AMSTERDAM.- From 17 September 2011 to 16 March 2012, the Hermitage Amsterdam will present a stunning selection from the Flemish art collection of the Hermitage in St. Petersburg. With 75 paintings and about 20 drawings, this definitive survey will include numerous masterpieces by the three giants of the Antwerp School – Peter Paul Rubens, Anthony van Dyck, and Jacob Jordaens – accompanied by the work of well-known contemporaries.

Peter Paul Rubens (1577–1640) will be a special focus of the exhibition, represented by 17 paintings and many drawings. Rubens was the most accomplished and influential Flemish painter of the seventeenth century. At the same time, he was known as a charming aristocrat, diplomat, and collector, and his workshop was a smoothly operating business. He was a legend in his day, a homo universalis. Both Rubens’s religious and his secular works illustrate his unequalled talent. One of his masterpieces is the famous Descent from the Cross (c. 1618), which depicts Christ’s suffering with compelling drama. This painting has never before been sent out on loan.

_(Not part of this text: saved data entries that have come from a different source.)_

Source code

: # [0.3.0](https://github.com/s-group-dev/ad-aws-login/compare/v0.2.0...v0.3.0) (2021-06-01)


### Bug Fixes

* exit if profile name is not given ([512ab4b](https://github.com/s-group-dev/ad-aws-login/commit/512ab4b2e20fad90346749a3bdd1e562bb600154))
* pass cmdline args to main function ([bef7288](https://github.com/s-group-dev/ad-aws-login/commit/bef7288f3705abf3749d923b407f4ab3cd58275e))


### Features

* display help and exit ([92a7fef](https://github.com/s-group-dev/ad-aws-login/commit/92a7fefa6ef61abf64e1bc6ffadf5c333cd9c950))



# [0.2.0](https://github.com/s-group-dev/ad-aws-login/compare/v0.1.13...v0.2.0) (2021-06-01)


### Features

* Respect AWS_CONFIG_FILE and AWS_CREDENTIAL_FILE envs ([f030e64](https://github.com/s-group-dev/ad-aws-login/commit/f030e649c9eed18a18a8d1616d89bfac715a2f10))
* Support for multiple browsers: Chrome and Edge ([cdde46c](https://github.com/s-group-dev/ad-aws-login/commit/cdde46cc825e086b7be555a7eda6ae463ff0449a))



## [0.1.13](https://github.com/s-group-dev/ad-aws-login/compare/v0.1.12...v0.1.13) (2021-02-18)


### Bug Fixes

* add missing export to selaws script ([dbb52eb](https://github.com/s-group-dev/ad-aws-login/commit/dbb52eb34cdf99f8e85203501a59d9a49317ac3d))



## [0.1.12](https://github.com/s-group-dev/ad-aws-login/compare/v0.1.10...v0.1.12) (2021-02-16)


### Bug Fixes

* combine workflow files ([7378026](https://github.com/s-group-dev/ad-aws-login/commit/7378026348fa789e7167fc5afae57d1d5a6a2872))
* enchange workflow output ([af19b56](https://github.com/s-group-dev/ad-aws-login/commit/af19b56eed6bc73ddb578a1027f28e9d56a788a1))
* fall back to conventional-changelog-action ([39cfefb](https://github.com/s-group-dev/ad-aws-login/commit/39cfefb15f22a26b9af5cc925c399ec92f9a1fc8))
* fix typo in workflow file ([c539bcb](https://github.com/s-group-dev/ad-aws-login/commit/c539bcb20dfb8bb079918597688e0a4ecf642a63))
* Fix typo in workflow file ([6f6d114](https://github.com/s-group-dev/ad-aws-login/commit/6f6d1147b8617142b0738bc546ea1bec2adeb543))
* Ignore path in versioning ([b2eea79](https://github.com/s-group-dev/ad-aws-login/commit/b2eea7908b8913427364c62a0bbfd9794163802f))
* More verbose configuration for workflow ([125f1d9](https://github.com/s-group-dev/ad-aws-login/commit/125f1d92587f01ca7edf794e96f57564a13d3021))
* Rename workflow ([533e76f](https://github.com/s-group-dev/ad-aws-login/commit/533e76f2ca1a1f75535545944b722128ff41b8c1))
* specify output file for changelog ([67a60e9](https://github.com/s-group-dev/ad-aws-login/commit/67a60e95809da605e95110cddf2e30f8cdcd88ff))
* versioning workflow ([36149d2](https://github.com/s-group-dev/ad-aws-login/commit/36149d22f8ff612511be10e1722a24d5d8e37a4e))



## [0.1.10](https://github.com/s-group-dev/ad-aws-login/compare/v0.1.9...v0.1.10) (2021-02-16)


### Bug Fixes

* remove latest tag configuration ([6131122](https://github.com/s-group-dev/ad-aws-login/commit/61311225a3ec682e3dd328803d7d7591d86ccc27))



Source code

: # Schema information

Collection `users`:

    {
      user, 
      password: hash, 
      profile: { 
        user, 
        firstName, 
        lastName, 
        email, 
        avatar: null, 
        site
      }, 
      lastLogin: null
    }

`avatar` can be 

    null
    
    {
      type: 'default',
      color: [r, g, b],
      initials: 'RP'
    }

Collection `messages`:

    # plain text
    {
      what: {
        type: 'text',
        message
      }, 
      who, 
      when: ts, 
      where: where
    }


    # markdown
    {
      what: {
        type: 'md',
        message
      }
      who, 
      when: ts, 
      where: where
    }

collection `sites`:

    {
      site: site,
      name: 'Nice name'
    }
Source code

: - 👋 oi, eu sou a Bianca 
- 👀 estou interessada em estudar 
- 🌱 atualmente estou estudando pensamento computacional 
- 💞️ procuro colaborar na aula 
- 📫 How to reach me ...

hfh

The exhibition will also examine Rubens’s influence and followers in detail, devoting particular attention to the elegant and refined portraits of his greatest pupil, Anthony van Dyck (1599–1641). Around 1638, Van Dyck painted King Charles I of England and his wife, the French princess Henrietta Maria. By that time, he had been serving as the king’s court painter for several years and had been knighted Sir Anthony.

The third great master of the Flemish school, Jacob Jordaens (1593–1678), did not study with Rubens but was influenced by him. His impressive paintings invite viewers to share in his exuberant Flemish joie de vivre. Even his history paintings have a Flemish ambiance.

Chirping birds, freshly killed game and floral bouquets grace the still lifes of Frans Snijders, while David Teniers the Younger was renowned for his genre pieces of everyday life. The exhibition will also feature a touching family portrait of Cornelis de Vos and many other major paintings by Flemish masters, displayed in their full glory.

It is the first time that this superb collection will be shown in the Netherlands. Many of these paintings were acquired by Catherine the Great in the eighteenth century. They belonged to world-class collectors such as Pierre Crozat and Heinrich von Brühl, whose collections Catherine purchased in their entirety. Most of them were commissioned by churches and secular patrons in Antwerp and other European cities, and were produced against the backdrop of the Eighty Years’ War and the Counter-Reformation. This Catholic movement, a reaction to the Reformation, encouraged both churches and private individuals to commission sacred art on a large scale. The epic Baroque style of Rubens and his contemporaries made an excellent propaganda tool for the Catholic church, the aristocracy and the wealthy bourgeoisie.

With the aid of an audio tour, a film, and computer displays, the exhibition offers a close look at Flemish art and the history of the Flemish art collection at the St. Petersburg Hermitage. The vitality of seventeenth-century Antwerp comes to life on a special wall of the exhibition that shows painters’ studios, churches, and monuments in word and image. The accompanying catalogue will include essays by Russian and Flemish authors.